Para uma agência de propaganda decidir apoiar uma organização social é fundamental que seus funcionários, diretores de todos os seus departamentos e especialmente os “donos” da agência, estejam envolvidos e comprometidos. Eu, recém contratado pela Propeg Bahia, tratei de obter esse “de acordo” antes de me comprometer com as organizações sociais que pretendia apoiar. Aprovação total e entusiasmo por parte de Rodrigo Sá Meneses, Fernando Barros, Haroldo Cardoso, Luiz Gonzaga, Helmut Gondim, Jorge da Gama e Silva (o querido “seu Gama”, que nos deixou “antes do combinado”, como diria Rolando Boldrin ao se referir a amigos falecidos), Heitor Dourado, Elaine Wermelinger, Wilma Guarnieri, Amador Moura ... e outros colegas, grandes colegas.

Com base nesse apoio, passei a dar cobertura, em Salvador, às ações da Pastoral da Criança no norte e nordeste do país, em contato com a Irmã Maria Olinda da Silva, coordenadora da Pastoral para a região e iniciei um trabalho de apoio de comunicação a entidades e pessoas que faziam parte do CEDECA – Centro de Defesa dos Direitos da Criança e do Adolescente da Bahia. Foi quando conheci o pessoal que fazia parte do escritório do UNICEF na Bahia, especialmente de Maria América Ungaretti, coordenadora do escritório; de Rui Pavan, na época consultor dessa área de direitos e posteriormente coordenador do escritório; e Yves de Roussan, consultor internacional do UNICEF para a área de Direitos da Criança.
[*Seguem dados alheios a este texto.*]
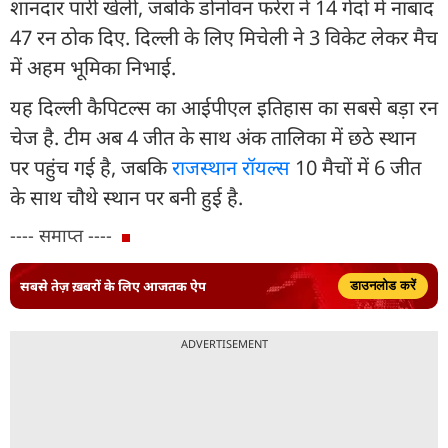
शानदार पारी खेली, जबकि डोनोवन फरेरा ने 14 गेंदों में नाबाद
47 रन ठोक दिए. दिल्ली के लिए म‍िचेली ने 3 विकेट लेकर मैच
में अहम भूमिका निभाई.
यह दिल्ली कैपिटल्स का आईपीएल इतिहास का सबसे बड़ा रन
चेज है. टीम अब 4 जीत के साथ अंक तालिका में छठे स्थान
पर पहुंच गई है, जबकि
राजस्थान रॉयल्स
10 मैचों में 6 जीत
के साथ चौथे स्थान पर बनी हुई है.
---- समाप्त ----
सबसे तेज़ ख़बरों के लिए आजतक ऐप
डाउनलोड करें
ADVERTISEMENT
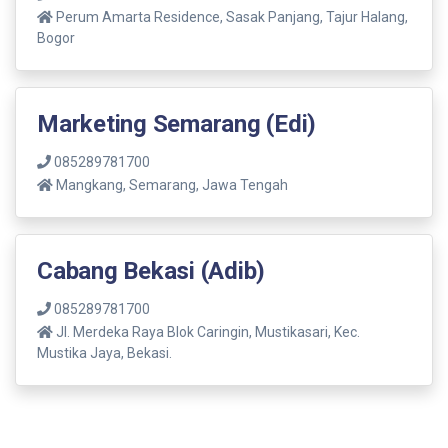
Perum Amarta Residence, Sasak Panjang, Tajur Halang,
Bogor
Marketing Semarang (Edi)
085289781700
Mangkang, Semarang, Jawa Tengah
Cabang Bekasi (Adib)
085289781700
Jl. Merdeka Raya Blok Caringin, Mustikasari, Kec.
Mustika Jaya, Bekasi.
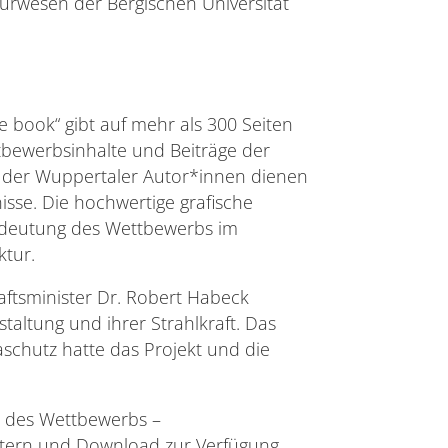
eurwesen der Bergischen Universität
ce book“ gibt auf mehr als 300 Seiten
tbewerbsinhalte und Beiträge der
 der Wuppertaler Autor*innen dienen
isse. Die hochwertige grafische
Bedeutung des Wettbewerbs im
tur.
aftsminister Dr. Robert Habeck
taltung und ihrer Strahlkraft. Das
schutz hatte das Projekt und die
e des Wettbewerbs –
tern und Download zur Verfügung.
As entidades e pessoas que formavam o CEDECA-BAHIA já tinham um histórico de participação conjunta na mobilização da campanha “Criança e Constituinte”, um movimento nacional que tornou possível, junto à Assembléia Constituinte, a inclusão do Artigo 227 da nova Constituição Brasileira, proclamada em 5 de outubro de 1988, que passou a reger os novos direitos da criança e do adolescente. Esse mesmo movimento atuou, a seguir, na formatação do Estatuto da Criança e do Adolescente – ECA, Lei Nº 8.069, proclamada em 13/07/1990.
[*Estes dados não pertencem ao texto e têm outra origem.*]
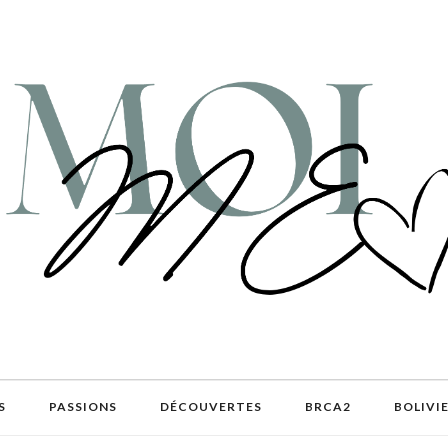
S
PASSIONS
DÉCOUVERTES
BRCA2
BOLIVI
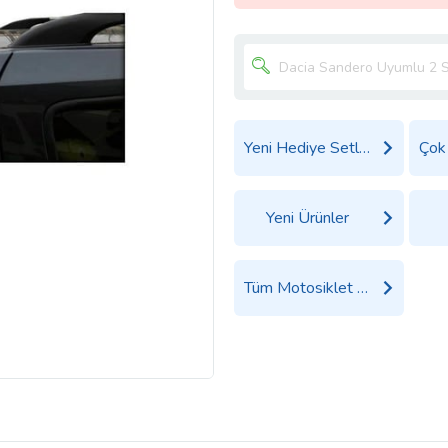
Yeni Hediye Setleri
Yeni Ürünler
Tüm Motosiklet Ürünleri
O UNICEF apoiou todo este movimento, desde o início, tanto na área de formatação do conteúdo quanto no “advocacy” e comunicação. As campanhas publicitárias eram assinadas pelo Conselho Nacional de Propaganda com criação e veiculação pela CBBA, agência da qual eu fui diretor, em São Paulo, antes de me transferir para a Propeg-Bahia.

E a Propeg-Bahia, pelo seu apoio ao CEDECA, foi premiada com um certificado de participação social, juntamente com várias entidades e personalidades baianas, logo após a promulgação do Estatuto.

Valeu !

* Udo Bock, Publicitário, foi Oficial de Mobilização Social do UNICEF de 10/1991 a 05/2.000.